Nucleotide excision repair, a critical defense mechanism that removes DNA lesions caused by the mutating effects of sunlight (ultraviolet light) and toxic chemicals is also central to the success of the anticancer drug cisplatin, since cisplatin works by initiating the process of DNA repair, in turn activating apoptosis or programmed cell death when the repair process fails. "Because chemotherapeutic agents like the chemotherapy drug cisplatin and radiation therapy work by essentially damaging DNA, any new understanding of the DNA repair mechanism could mean potential improvements in the treatment of cancer," Tainer says.

Prior to this study, there were no specific models for how XPB acts in DNA separation either to initiate transcription or to begin nucleotide excision repair. There were also no models for the role that XPB, which is an essential subunit of Transcription Factor IIH (TFIIH) functional assembly complex, might play in changing conformations for TFIIH's alternate roles in either transcription or DNA repair.

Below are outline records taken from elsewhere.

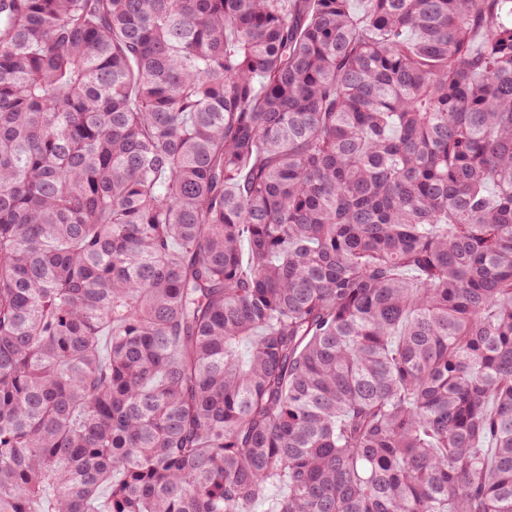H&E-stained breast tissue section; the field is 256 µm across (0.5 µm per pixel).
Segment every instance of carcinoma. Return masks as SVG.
Returning a JSON list of instances; mask_svg holds the SVG:
<instances>
[{
  "instance_id": "1",
  "label": "carcinoma",
  "mask_w": 512,
  "mask_h": 512,
  "mask_svg": "<svg viewBox=\"0 0 512 512\" xmlns=\"http://www.w3.org/2000/svg\"><path fill=\"white\" fill-rule=\"evenodd\" d=\"M0 512H512V0H0Z\"/></svg>"
}]
</instances>
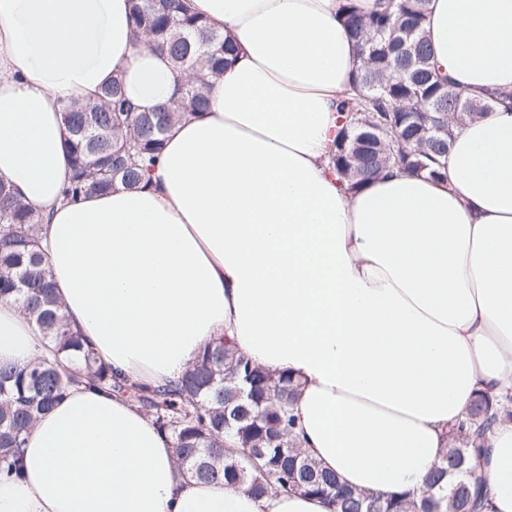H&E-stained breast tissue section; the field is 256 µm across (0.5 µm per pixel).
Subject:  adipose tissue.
I'll return each mask as SVG.
<instances>
[{"mask_svg": "<svg viewBox=\"0 0 512 512\" xmlns=\"http://www.w3.org/2000/svg\"><path fill=\"white\" fill-rule=\"evenodd\" d=\"M345 0H193L237 46L209 112L169 132L148 186L78 202L62 107L113 76L141 109L186 71L135 45L129 0H0V179L39 231L67 319L131 383L177 382L209 342L299 381L309 456L350 488L421 491L482 390L512 388V108L455 132L447 182L390 171L348 190L336 102L361 64ZM464 89L512 93V0H429ZM45 353L0 300V365ZM482 512H512V422L487 435ZM0 474V512H334L201 484L127 398L79 386Z\"/></svg>", "mask_w": 512, "mask_h": 512, "instance_id": "obj_1", "label": "adipose tissue"}]
</instances>
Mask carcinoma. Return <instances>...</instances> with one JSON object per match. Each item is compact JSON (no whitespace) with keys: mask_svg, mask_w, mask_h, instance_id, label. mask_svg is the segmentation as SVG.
Segmentation results:
<instances>
[{"mask_svg":"<svg viewBox=\"0 0 512 512\" xmlns=\"http://www.w3.org/2000/svg\"><path fill=\"white\" fill-rule=\"evenodd\" d=\"M135 44L145 40L177 67H193L190 82L167 104L141 111L118 79L90 102L62 112L72 174L64 189L71 202L119 186L136 189L185 113L205 112L211 83L224 73L235 46L224 33L191 12L185 0H129ZM428 0H383L365 15L346 7L344 22L357 39L362 67L336 105L342 137L336 169L351 187L385 170L436 178L445 173L459 120L505 108L512 97L457 89L435 69L424 23ZM448 119L450 135L428 140L430 118ZM43 218L0 180V298H11L33 318L52 345L54 360L0 366V468L22 472L21 448L34 423L73 386L85 385L129 397L172 441L179 469L203 483L237 480L254 496L271 490L320 495L336 512H478L482 443L498 423L512 421L500 400L480 392L467 415L450 429L458 443L434 467L419 496L373 497L340 486L290 438L286 407L297 394L289 377H275L226 341L209 345L177 383L132 388L113 374L66 320L52 272L39 248ZM258 381L251 400L235 399L248 378ZM229 424H224V418Z\"/></svg>","mask_w":512,"mask_h":512,"instance_id":"obj_1","label":"carcinoma"}]
</instances>
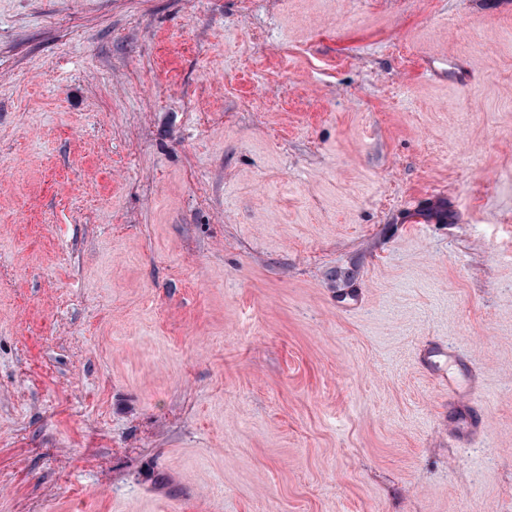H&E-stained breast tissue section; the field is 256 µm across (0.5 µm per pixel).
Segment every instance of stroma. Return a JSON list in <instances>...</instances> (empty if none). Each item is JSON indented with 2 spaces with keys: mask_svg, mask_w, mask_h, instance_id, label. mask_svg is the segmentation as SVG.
I'll return each instance as SVG.
<instances>
[{
  "mask_svg": "<svg viewBox=\"0 0 512 512\" xmlns=\"http://www.w3.org/2000/svg\"><path fill=\"white\" fill-rule=\"evenodd\" d=\"M0 512H512V0H0Z\"/></svg>",
  "mask_w": 512,
  "mask_h": 512,
  "instance_id": "stroma-1",
  "label": "stroma"
}]
</instances>
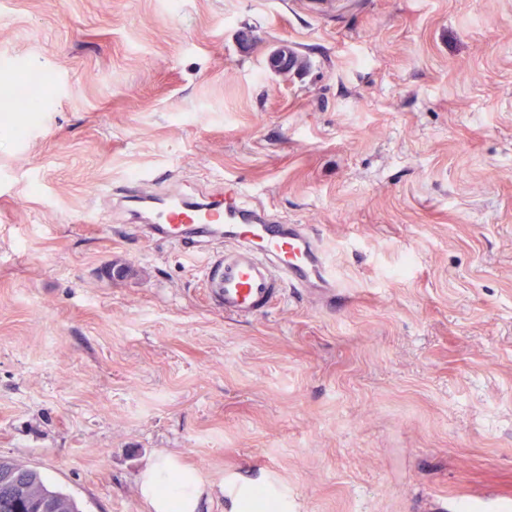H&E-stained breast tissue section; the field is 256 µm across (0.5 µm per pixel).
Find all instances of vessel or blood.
I'll use <instances>...</instances> for the list:
<instances>
[{"label":"vessel or blood","instance_id":"b4317fda","mask_svg":"<svg viewBox=\"0 0 512 512\" xmlns=\"http://www.w3.org/2000/svg\"><path fill=\"white\" fill-rule=\"evenodd\" d=\"M113 207L149 239L207 251L205 286L228 318L262 315L289 289L326 303L336 296L335 276L310 227L245 202L238 187L225 186L216 198L186 194L164 177L135 179L114 195Z\"/></svg>","mask_w":512,"mask_h":512}]
</instances>
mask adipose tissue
I'll list each match as a JSON object with an SVG mask.
<instances>
[{
    "mask_svg": "<svg viewBox=\"0 0 512 512\" xmlns=\"http://www.w3.org/2000/svg\"><path fill=\"white\" fill-rule=\"evenodd\" d=\"M175 470L168 462H160L145 474L141 491L152 505L154 512H196L198 493L190 477L175 479ZM170 486L169 495H161L162 486Z\"/></svg>",
    "mask_w": 512,
    "mask_h": 512,
    "instance_id": "ef3b65f1",
    "label": "adipose tissue"
}]
</instances>
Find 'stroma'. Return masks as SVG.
I'll return each mask as SVG.
<instances>
[{
  "label": "stroma",
  "instance_id": "35a3bbf8",
  "mask_svg": "<svg viewBox=\"0 0 512 512\" xmlns=\"http://www.w3.org/2000/svg\"><path fill=\"white\" fill-rule=\"evenodd\" d=\"M295 57L285 74L265 60ZM0 457L83 512L512 510V0H0ZM173 176L322 234L346 300L225 317L112 221ZM168 462L162 461L151 467L145 474L141 491L145 499L152 505L155 512H196L198 507V493L193 480L188 476H183L179 481H173V475L176 473ZM168 496L160 494L159 489L164 493L170 491ZM175 504L178 510H172Z\"/></svg>",
  "mask_w": 512,
  "mask_h": 512
}]
</instances>
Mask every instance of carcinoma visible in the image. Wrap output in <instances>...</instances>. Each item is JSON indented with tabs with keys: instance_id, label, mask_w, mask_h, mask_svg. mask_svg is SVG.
<instances>
[{
	"instance_id": "1",
	"label": "carcinoma",
	"mask_w": 512,
	"mask_h": 512,
	"mask_svg": "<svg viewBox=\"0 0 512 512\" xmlns=\"http://www.w3.org/2000/svg\"><path fill=\"white\" fill-rule=\"evenodd\" d=\"M47 502L53 512H83L75 497L50 485L38 470L0 458V512H41Z\"/></svg>"
}]
</instances>
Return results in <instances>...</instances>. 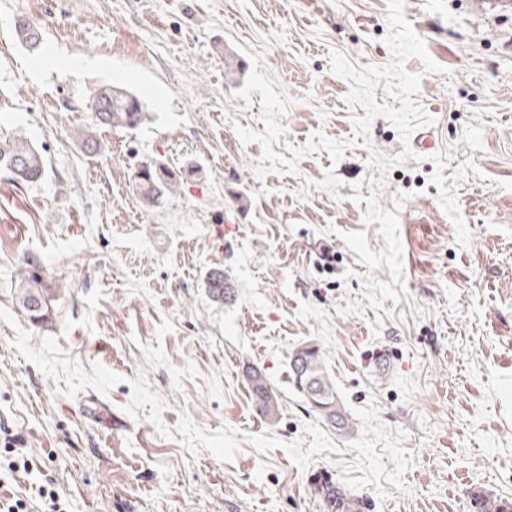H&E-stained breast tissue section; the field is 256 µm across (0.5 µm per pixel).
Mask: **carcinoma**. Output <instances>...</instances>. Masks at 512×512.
Returning <instances> with one entry per match:
<instances>
[{
	"instance_id": "1",
	"label": "carcinoma",
	"mask_w": 512,
	"mask_h": 512,
	"mask_svg": "<svg viewBox=\"0 0 512 512\" xmlns=\"http://www.w3.org/2000/svg\"><path fill=\"white\" fill-rule=\"evenodd\" d=\"M18 33L23 42L35 47L40 42V31L28 20L20 22ZM89 110L92 124L77 131L84 151L94 154L99 142L93 131L95 127H112L134 130L151 118L139 95L115 86H102L93 95ZM8 170L17 183H34L45 172L43 154L21 134L0 137V168ZM191 171H175L158 160H146L134 172V190L140 201L148 206L159 203L163 196L179 187L183 177ZM204 288L210 300L222 305L233 300L234 289L224 275V270H210L204 278ZM59 286L43 279L36 269L29 270L20 278L16 288L19 306L30 320L44 324L52 316V302ZM289 369L294 389L309 401L310 407L322 419L335 422L334 428L346 433L353 427L350 414L341 405L336 391V382L326 367L321 348L315 343H306L296 348L289 356ZM244 376L261 414L275 419L282 399L270 384L261 369L248 366ZM328 507L332 512H348L346 499L350 492L341 486L326 487Z\"/></svg>"
}]
</instances>
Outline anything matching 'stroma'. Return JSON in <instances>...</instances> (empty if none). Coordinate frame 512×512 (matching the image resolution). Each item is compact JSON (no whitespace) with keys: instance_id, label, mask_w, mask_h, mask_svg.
<instances>
[{"instance_id":"obj_1","label":"stroma","mask_w":512,"mask_h":512,"mask_svg":"<svg viewBox=\"0 0 512 512\" xmlns=\"http://www.w3.org/2000/svg\"><path fill=\"white\" fill-rule=\"evenodd\" d=\"M389 0H0V135L21 131L46 160L43 179L14 183L0 168V446L38 470L6 476L37 500L52 478L68 512H329L308 478L330 472L364 512H479L468 490L512 503V0H408L405 17L441 70L420 58L411 100L426 125L417 159L380 174L370 149L402 152L375 118L355 136L350 83L328 54L383 67ZM40 25L28 48L18 20ZM293 100L273 149L316 132L348 141L339 161L303 157L295 173L258 178L260 93L239 98L250 55ZM115 85L152 117L133 131L102 129L88 156L90 94ZM433 134L431 147L419 140ZM444 176L473 162L457 190L470 242H457L431 157ZM158 159L196 176L157 206L131 175ZM337 195L316 189L326 171ZM398 210L407 293L372 309L368 270L341 240L366 225L365 181ZM414 191L394 207L392 196ZM334 233H327V226ZM223 268L236 299L203 288ZM59 283L49 323L16 299L20 272ZM323 352L354 427L342 434L297 393L288 358ZM260 368L282 399L273 420L243 371ZM94 395L123 420L95 425Z\"/></svg>"}]
</instances>
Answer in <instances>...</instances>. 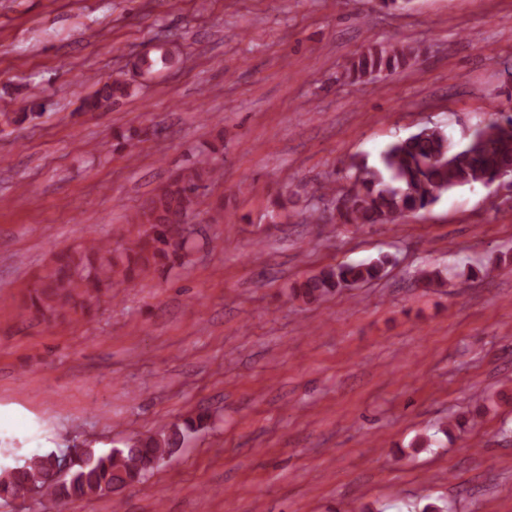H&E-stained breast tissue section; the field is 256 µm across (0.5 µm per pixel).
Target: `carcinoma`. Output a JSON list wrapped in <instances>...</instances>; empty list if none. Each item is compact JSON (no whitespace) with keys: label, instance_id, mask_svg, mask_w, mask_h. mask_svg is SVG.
I'll return each instance as SVG.
<instances>
[{"label":"carcinoma","instance_id":"cac0c4a2","mask_svg":"<svg viewBox=\"0 0 512 512\" xmlns=\"http://www.w3.org/2000/svg\"><path fill=\"white\" fill-rule=\"evenodd\" d=\"M417 49L395 44L371 48L355 55L348 76L360 81L384 71L393 72L411 64ZM128 93L122 81H106L97 88L91 107L100 109L116 103ZM480 142L456 147L439 126H426L398 140L380 155L378 164L367 159L352 160V186L337 198L339 220L344 224H390L397 219L435 204L454 187L486 184L498 179L500 170L512 166V116L491 119L474 134ZM218 171L198 162L179 172L150 199L137 217L143 227L133 246L121 251L107 242L91 243L65 256L53 281L33 299L38 313L51 312L80 298L89 302L102 291L147 276L160 264L181 257L185 246L181 227L169 222L173 212L188 213L195 193ZM387 260L327 266L291 287L293 296L306 303L317 302L341 288L380 278ZM207 416L191 418L154 435L134 437L121 448L100 453L92 448L72 463L68 472L53 473L56 452L36 454L0 474V501L8 502L28 486L40 488L53 500L88 498L142 482L153 463L171 457L183 447L189 435L205 427Z\"/></svg>","mask_w":512,"mask_h":512}]
</instances>
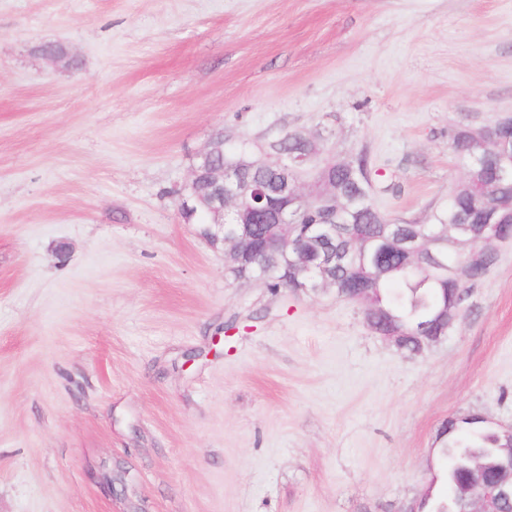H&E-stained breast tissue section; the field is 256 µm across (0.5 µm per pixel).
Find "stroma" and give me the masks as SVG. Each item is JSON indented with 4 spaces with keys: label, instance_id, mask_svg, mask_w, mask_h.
<instances>
[{
    "label": "stroma",
    "instance_id": "obj_1",
    "mask_svg": "<svg viewBox=\"0 0 512 512\" xmlns=\"http://www.w3.org/2000/svg\"><path fill=\"white\" fill-rule=\"evenodd\" d=\"M507 114L512 0H0V512H402L449 420L512 424V243L408 354L180 199L216 133L303 131L425 223Z\"/></svg>",
    "mask_w": 512,
    "mask_h": 512
}]
</instances>
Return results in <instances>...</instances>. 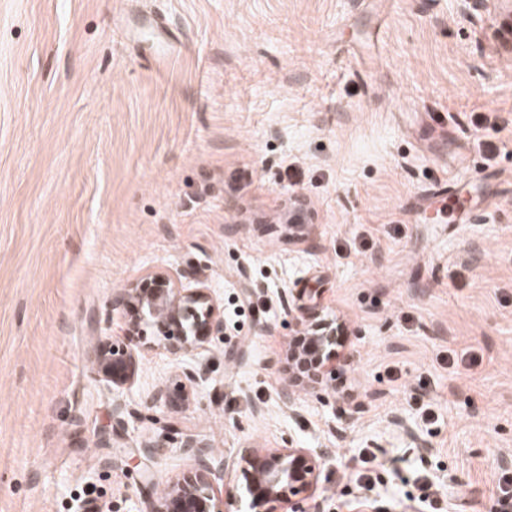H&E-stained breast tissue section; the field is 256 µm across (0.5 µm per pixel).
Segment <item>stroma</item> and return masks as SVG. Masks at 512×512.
<instances>
[{
  "label": "stroma",
  "instance_id": "1",
  "mask_svg": "<svg viewBox=\"0 0 512 512\" xmlns=\"http://www.w3.org/2000/svg\"><path fill=\"white\" fill-rule=\"evenodd\" d=\"M509 12L0 0V512H143L194 467L188 435L232 468L247 447L324 452L318 512H501ZM154 15L181 34L162 60ZM151 272L205 280L224 333L180 359L137 342L115 388L98 351ZM292 308L342 321L347 363L289 406ZM198 367L186 405L155 400ZM150 414L174 427L154 454ZM372 443L385 456L367 471Z\"/></svg>",
  "mask_w": 512,
  "mask_h": 512
}]
</instances>
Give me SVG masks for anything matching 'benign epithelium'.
I'll return each mask as SVG.
<instances>
[{"label":"benign epithelium","instance_id":"7a95c632","mask_svg":"<svg viewBox=\"0 0 512 512\" xmlns=\"http://www.w3.org/2000/svg\"><path fill=\"white\" fill-rule=\"evenodd\" d=\"M122 302L135 317L127 322L124 339L104 344L96 362L101 377L115 387L125 385L134 375L131 340L144 335L146 326L152 329L154 342L175 358L190 355L211 337L224 334V309L201 279L178 287L167 275L150 273L125 290ZM288 314L295 321L299 338L306 340V349L292 345L287 350L289 377L283 397L290 401L298 390L317 394L326 388L342 360L336 345L343 324L334 319L314 322L300 310L290 309ZM204 380L200 370L187 372L176 393L161 392L158 397L182 406L191 390ZM184 445L198 449L195 466L150 500L145 512H231L233 493L222 498L214 492V483L224 480L227 466L217 464L191 437ZM239 465L235 479L244 484L250 497L249 512H314L320 456L309 449L291 442L286 448H245Z\"/></svg>","mask_w":512,"mask_h":512}]
</instances>
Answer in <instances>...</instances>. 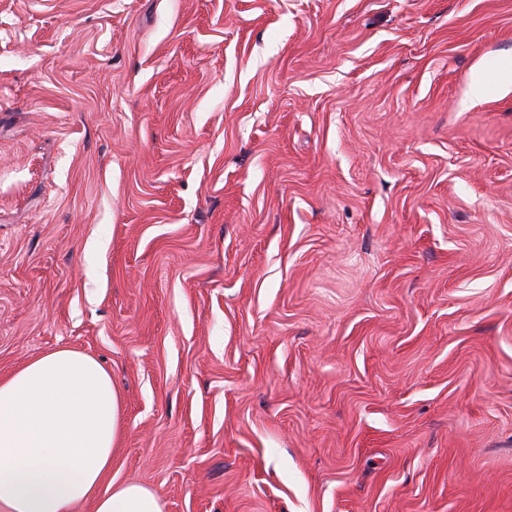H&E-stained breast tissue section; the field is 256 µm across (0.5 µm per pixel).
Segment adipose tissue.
Segmentation results:
<instances>
[{
    "instance_id": "obj_1",
    "label": "adipose tissue",
    "mask_w": 512,
    "mask_h": 512,
    "mask_svg": "<svg viewBox=\"0 0 512 512\" xmlns=\"http://www.w3.org/2000/svg\"><path fill=\"white\" fill-rule=\"evenodd\" d=\"M120 395L94 358L61 348L0 381V512H163L150 488L102 487L112 467Z\"/></svg>"
}]
</instances>
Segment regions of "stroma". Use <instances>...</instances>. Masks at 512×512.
<instances>
[{"instance_id":"obj_1","label":"stroma","mask_w":512,"mask_h":512,"mask_svg":"<svg viewBox=\"0 0 512 512\" xmlns=\"http://www.w3.org/2000/svg\"><path fill=\"white\" fill-rule=\"evenodd\" d=\"M512 0H0V379L122 395L164 512H512ZM508 68L512 70V61L505 64L481 65L473 73L469 87V94L473 98L482 97L490 82L498 76L501 69Z\"/></svg>"}]
</instances>
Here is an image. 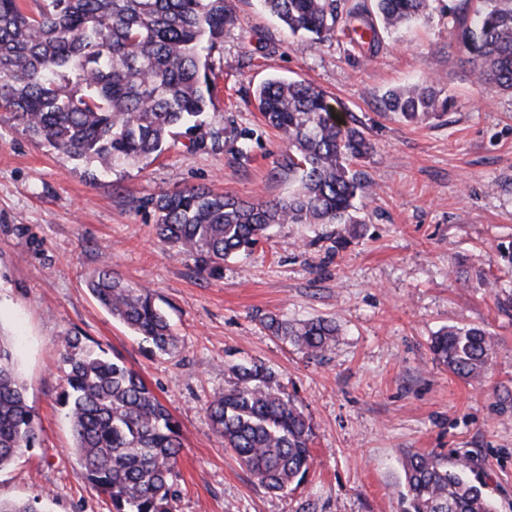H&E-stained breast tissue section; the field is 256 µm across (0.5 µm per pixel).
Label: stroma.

The XPB crystal structures developed by the researchers identified unexpected functional domains for XPB. Research Associate Li Fan of Scripps Research, the first author of the study, notes, "We were surprised when we found that XPB contains a domain structurally similar to the mismatch recognition domain of a bacterial DNA repair protein MutS. MutS helps recognize and repair mismatched DNA in E. coli. These two proteins have little sequence similarity. Biochemical assays following this discovery indicate that this domain allows XPB to interact with damaged DNA and enhances its unwinding activity on damaged DNA."

The report suggests that unknown protein and DNA interactions at transcription sites activate XPB within the TFIIH complex to allow it to start the DNA unwinding process.

"Even though TFIIH does not act directly in initial damage recognition, the interaction of XPB with the DNA lesion suggests that XPB plays a role in switching TFIIH from transcription mode to nucleotide excision repair," Tainer says. "The structural biochemistry of XPB that we discovered shows an unexpected molecular mechanism by which XPB plays a key role in determining exactly how TFIIH functions, whether in transcription or repair mode."